### WHAT YOU ARE ASKED TO DO
Taking each line of the records in turn, count those containing "udara" and report only the number.

### INFORMATION SUPPLIED

===

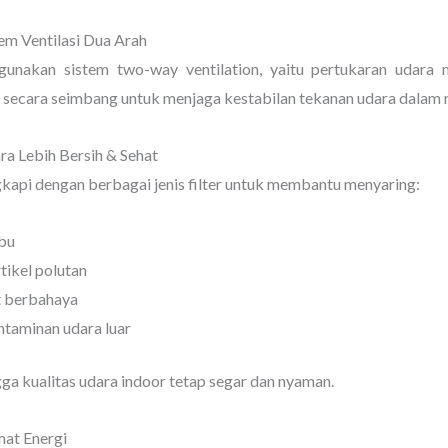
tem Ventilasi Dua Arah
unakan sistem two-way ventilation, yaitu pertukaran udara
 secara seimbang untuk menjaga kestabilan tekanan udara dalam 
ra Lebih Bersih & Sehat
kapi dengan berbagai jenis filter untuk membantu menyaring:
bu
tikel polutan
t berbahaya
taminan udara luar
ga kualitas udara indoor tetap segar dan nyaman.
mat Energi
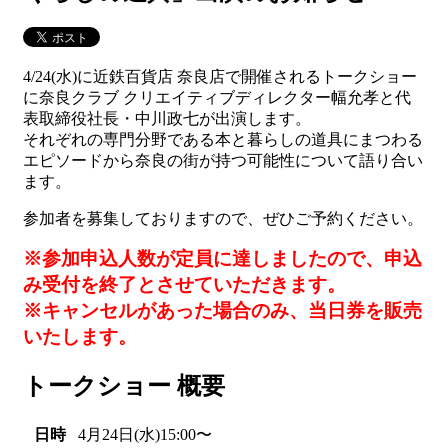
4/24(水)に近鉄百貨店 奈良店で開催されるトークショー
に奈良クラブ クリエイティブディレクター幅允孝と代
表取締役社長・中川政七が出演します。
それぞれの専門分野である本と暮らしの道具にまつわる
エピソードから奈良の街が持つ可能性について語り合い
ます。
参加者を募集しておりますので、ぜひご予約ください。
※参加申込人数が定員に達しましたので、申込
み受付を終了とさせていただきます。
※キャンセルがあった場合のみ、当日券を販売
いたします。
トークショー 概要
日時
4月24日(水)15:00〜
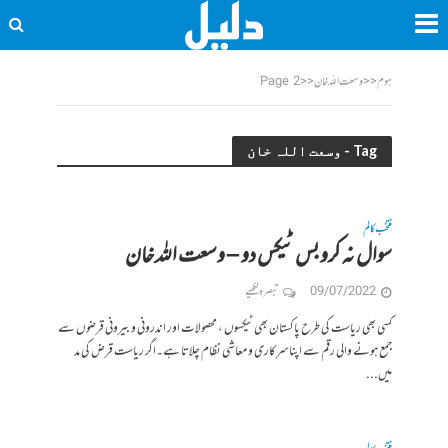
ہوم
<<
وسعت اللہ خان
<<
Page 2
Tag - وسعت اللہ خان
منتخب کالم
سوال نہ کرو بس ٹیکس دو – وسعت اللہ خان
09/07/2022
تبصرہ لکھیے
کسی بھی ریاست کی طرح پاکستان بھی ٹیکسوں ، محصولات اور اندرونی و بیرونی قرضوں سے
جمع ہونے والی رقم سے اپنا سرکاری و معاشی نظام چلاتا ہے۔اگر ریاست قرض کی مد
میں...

===

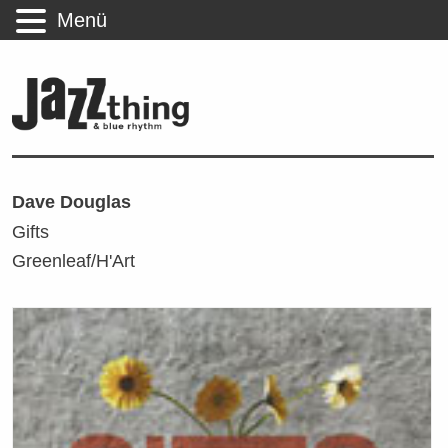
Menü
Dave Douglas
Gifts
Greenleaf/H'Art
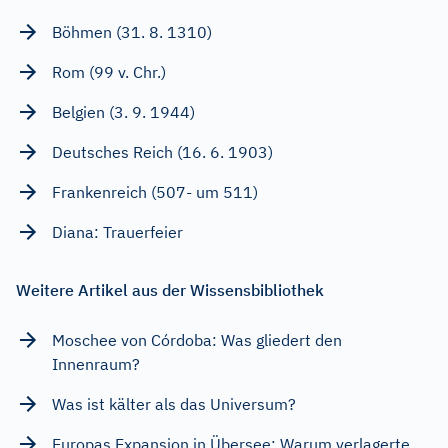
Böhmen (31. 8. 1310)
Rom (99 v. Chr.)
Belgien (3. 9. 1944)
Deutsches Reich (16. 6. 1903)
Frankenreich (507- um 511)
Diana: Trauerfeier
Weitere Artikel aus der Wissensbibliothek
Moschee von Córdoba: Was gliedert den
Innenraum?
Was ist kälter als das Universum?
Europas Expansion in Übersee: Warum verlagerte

===

### PROBLEM SOLUTION
4